--- EXCERPTED PASSAGE ---

------------------------------------------------

What the fashion intern points to then is how the immaterial, precarious labor of the culture industries manifests in highly gendered, racialized ways. Represented as a glamorous lifestyle, the fashion intern typically does not earn wages, nor does she (and she is typically a “she”) obtain the waged position she was promised. The fashion intern’s labor (like other precarious workers of the culture industries) is feminine in that it remains unwaged and highly flexible, yet performs a socially reproductive function. Indeed, her unwaged labor is crucial to fashion’s production. Similarly, when examined in the context of mass debt, the fashion intern is not merely a feminized job but a racialized one, meaning that it perpetuates the whiteness of the fashion industry through its exclusivity (i.e., being able to perform demanding work without a wage). Further, like other precarious labor forms, the fashion intern’s labor is compelled and naturalized through the ideology of “do what you love”; because it is work that one “loves,” one should perform it for free, and because one “loves” it (and is willing to perform it for free), it is not work but rather an extension of one’s highest self. In sum, examining the fashion intern illustrates how the feminization of work and the ethos of “do what you love” collude to disadvantage those most negatively impacted by student debt—Latinas and black women—and also perpetuates the whiteness of the fashion industry itself.

------------------------------------------------

Answer these questions using the passage on fashion interns.
1. What kind of position is the fashion intern promised but typically does not obtain?
2. Through which ideology is the fashion intern's labor compelled and naturalized?
3. Which groups does the passage name as most negatively impacted by student debt?

--- PROVIDED DATA ---
------------------------------------------------

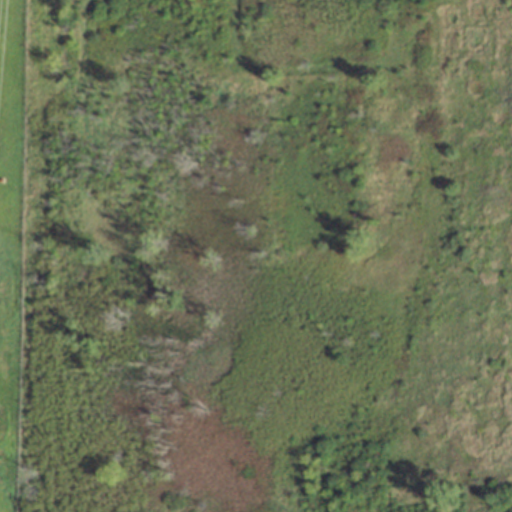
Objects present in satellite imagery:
power tower: (0, 177)
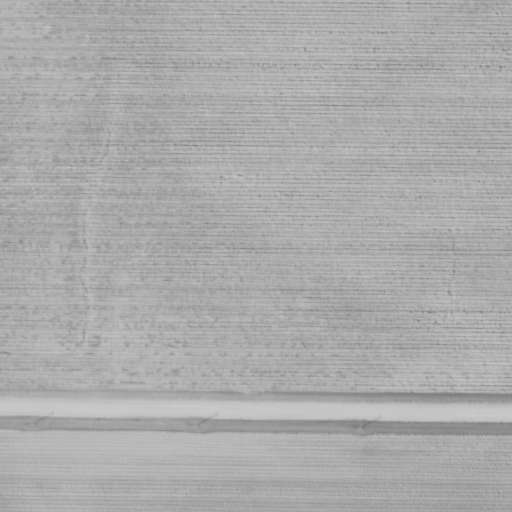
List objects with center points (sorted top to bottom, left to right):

------------------------------------------------

--- WRITTEN RESPONSE ---
1. A waged position.
2. The ideology of "do what you love."
3. Latinas and black women.